Sempre foram (e em muitos casos particularmente por via do acesso à propriedade que habitam) a coluna vertebral do crescimento de muitas economias, mas hoje deixaram de ser a prova de que a chamada terceira via – nem capitalismo selvagem nem socialismo colectivista – poderia funcionar como terá funcionado em alguns países da Europa do Norte, ainda muito marcados pela matriz da social democracia.

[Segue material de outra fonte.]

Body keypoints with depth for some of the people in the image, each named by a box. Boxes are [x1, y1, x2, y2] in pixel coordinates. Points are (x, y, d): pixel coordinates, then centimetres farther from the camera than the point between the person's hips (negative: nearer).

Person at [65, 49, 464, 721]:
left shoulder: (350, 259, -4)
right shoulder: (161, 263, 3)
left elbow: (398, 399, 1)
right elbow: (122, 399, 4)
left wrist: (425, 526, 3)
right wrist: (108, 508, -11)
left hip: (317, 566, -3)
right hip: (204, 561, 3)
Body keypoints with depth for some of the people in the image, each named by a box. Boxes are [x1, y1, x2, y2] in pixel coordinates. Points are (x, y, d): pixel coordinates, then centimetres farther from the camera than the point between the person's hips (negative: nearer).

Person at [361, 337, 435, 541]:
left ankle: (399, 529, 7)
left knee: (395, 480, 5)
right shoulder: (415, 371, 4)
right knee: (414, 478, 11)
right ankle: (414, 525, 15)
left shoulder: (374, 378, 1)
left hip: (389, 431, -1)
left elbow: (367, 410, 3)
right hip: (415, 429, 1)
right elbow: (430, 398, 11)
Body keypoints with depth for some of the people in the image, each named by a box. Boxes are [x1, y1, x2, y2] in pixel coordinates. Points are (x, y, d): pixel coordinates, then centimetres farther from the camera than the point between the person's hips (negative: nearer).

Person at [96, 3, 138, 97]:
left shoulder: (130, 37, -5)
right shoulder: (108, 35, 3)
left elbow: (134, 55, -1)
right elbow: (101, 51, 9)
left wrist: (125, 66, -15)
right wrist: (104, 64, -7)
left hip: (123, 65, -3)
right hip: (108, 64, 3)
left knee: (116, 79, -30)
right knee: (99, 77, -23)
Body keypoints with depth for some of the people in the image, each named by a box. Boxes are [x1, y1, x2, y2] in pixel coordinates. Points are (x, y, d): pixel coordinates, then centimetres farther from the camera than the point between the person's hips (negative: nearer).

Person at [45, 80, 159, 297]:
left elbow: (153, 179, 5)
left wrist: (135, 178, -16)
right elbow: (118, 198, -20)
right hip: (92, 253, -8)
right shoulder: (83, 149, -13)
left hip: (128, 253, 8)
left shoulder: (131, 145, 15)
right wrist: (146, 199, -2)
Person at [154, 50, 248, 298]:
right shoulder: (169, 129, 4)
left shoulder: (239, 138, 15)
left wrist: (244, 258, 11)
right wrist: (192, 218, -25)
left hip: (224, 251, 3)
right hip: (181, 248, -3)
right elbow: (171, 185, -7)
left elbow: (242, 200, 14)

Com menos emprego, com menos Estado Social pela via da redução do acesso a serviços públicos anteriormente garantidos, crescem os novos pobres, recrutados especialmente entre a classe média, onde cabem muitos licenciados que já viveram confortavelmente e que agora chegam a fingir que não passam fome e tentam acreditar que a culpa do que está a acontecer é deles, por alegadamente terem vivido acima das possibilidades.

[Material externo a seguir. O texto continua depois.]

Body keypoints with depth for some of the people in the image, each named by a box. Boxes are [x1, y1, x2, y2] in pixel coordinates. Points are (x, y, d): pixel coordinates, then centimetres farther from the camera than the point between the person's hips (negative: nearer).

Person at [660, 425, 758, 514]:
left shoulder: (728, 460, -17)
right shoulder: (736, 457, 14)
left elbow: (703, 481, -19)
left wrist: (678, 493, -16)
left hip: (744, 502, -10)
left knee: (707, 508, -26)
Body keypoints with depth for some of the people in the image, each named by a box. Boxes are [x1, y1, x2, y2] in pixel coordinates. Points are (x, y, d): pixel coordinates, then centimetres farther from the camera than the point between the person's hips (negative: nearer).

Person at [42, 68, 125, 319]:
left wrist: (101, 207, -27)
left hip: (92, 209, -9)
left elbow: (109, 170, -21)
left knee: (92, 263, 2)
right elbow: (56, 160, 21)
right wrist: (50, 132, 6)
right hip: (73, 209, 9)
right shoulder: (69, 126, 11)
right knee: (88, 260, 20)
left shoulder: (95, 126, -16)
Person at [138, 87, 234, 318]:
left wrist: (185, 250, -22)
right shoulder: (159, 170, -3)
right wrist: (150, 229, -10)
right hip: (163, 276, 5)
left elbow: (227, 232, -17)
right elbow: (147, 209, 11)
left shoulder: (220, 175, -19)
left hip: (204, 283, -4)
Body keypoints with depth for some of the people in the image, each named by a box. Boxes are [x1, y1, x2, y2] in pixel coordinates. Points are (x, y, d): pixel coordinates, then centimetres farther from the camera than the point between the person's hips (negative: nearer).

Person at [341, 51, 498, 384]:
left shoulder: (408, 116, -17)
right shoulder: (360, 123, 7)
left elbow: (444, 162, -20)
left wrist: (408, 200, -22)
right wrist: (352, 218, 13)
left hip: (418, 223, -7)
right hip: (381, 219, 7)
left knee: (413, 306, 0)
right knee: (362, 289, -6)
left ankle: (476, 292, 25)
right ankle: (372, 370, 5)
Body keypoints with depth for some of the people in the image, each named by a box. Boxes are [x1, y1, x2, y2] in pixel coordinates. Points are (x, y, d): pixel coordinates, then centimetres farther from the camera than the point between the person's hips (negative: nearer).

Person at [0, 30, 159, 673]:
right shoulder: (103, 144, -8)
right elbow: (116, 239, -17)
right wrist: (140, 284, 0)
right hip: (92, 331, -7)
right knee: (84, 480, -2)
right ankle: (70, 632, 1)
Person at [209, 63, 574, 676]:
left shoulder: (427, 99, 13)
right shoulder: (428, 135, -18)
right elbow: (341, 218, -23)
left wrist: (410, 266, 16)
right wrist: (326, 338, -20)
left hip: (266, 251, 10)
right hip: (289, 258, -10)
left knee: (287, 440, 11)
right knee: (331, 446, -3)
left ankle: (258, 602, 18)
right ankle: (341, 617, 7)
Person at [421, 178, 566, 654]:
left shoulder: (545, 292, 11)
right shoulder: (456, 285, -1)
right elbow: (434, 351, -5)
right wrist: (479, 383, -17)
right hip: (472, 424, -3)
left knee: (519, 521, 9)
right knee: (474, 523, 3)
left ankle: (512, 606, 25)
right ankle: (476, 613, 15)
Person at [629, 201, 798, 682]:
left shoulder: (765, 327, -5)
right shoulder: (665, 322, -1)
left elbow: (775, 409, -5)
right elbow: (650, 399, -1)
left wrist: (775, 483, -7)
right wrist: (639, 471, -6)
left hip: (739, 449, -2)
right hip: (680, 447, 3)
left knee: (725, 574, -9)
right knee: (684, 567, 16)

Todos nós tentamos acreditar que isto está a melhorar um pouco, devagarinho, mas a melhorar um pouco. Sabemos que será muito difícil conseguirmos o pleno emprego, mas com os actuais valores de desemprego existentes as perspectivas para a classe média são verdadeiramente assustadoras. Os desempregados de longa duração, na casa dos 50 anos de idade, mesmo quando são altamente qualificados olham para o futuro com angústias nunca antes imaginadas.

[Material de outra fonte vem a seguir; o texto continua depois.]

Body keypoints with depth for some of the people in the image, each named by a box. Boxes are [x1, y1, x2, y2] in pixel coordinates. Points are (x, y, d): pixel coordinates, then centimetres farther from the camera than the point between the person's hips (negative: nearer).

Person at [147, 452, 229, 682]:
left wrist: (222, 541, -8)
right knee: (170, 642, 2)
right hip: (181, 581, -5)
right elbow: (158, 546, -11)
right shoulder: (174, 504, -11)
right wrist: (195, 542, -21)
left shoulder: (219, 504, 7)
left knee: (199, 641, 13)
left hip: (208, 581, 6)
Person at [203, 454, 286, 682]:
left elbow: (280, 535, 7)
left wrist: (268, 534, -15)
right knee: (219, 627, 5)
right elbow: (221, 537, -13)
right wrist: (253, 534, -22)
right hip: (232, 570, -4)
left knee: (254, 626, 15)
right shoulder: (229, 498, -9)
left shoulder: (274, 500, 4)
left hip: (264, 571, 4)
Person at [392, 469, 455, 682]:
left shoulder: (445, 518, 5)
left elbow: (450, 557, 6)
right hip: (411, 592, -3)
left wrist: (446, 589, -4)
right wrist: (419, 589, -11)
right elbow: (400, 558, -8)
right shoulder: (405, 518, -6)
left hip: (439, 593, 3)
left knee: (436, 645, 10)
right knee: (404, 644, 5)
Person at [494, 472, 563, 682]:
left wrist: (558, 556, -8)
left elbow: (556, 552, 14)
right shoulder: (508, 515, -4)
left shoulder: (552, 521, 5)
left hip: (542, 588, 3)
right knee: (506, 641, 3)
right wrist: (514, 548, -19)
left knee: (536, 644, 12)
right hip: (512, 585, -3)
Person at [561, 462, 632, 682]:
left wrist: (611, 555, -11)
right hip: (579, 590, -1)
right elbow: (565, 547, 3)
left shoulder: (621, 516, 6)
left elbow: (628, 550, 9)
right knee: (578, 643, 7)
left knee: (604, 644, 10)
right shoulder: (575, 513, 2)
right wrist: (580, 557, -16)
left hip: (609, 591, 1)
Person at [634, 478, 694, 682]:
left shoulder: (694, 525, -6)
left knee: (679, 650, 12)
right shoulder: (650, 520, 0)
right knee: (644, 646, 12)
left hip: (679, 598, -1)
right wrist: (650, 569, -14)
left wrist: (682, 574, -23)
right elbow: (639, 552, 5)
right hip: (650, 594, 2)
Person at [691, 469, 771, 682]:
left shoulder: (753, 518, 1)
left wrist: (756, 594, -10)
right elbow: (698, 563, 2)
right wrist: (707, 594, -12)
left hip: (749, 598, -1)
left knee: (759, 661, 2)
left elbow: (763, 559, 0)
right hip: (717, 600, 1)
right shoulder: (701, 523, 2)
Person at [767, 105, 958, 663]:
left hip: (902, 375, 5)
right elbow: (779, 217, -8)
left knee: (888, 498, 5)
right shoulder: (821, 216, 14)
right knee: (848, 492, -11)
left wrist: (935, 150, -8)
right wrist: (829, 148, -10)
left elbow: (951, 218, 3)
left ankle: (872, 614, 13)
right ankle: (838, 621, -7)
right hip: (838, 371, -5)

Ter emprego já não é garantia de escapar à queda. Numa das últimas estatísticas, quase 15% dos portugueses que tinham trabalho estavam em risco de tornar-se pobres. Mesmo continuando a trabalhar, essa situação distorce a própria ideia de classe média – o exército que alimentava o movimento dos museus, o público dos teatros e das salas de música, os frequentadores dos restaurantes de boa qualidade e até os leitores de certas revistas e de certos jornais, bem como o negócio dos carros de gama média alta, ou o negócio das viagens turísticas.
Muitos destes portugueses suspeitam estar a ser olhados pelos filhos como um fardo pesadíssimo, situação que é mais agravada quando os filhos, grande parte da geração portuguesa mais qualificada de sempre, estão fora do país e sem grande vontade de regressar, apesar do amor que continuam a ter por Portugal. Há muito que se sabe que essa história de amor e uma cabana é coisa que nem nos romances cor de rosa já se consegue acolher.
Não podemos ignorar e devemos tentar evitar este naufrágio anunciado. Quando sabemos que a classe média está a perder terreno, está a perder o emprego, está a perder a casa, está a perder a face e, o que é mais preocupante, está a perder a vontade de dar a volta a esta situação e de reencontrar os caminhos do crescimento e do desenvolvimento equilibrados.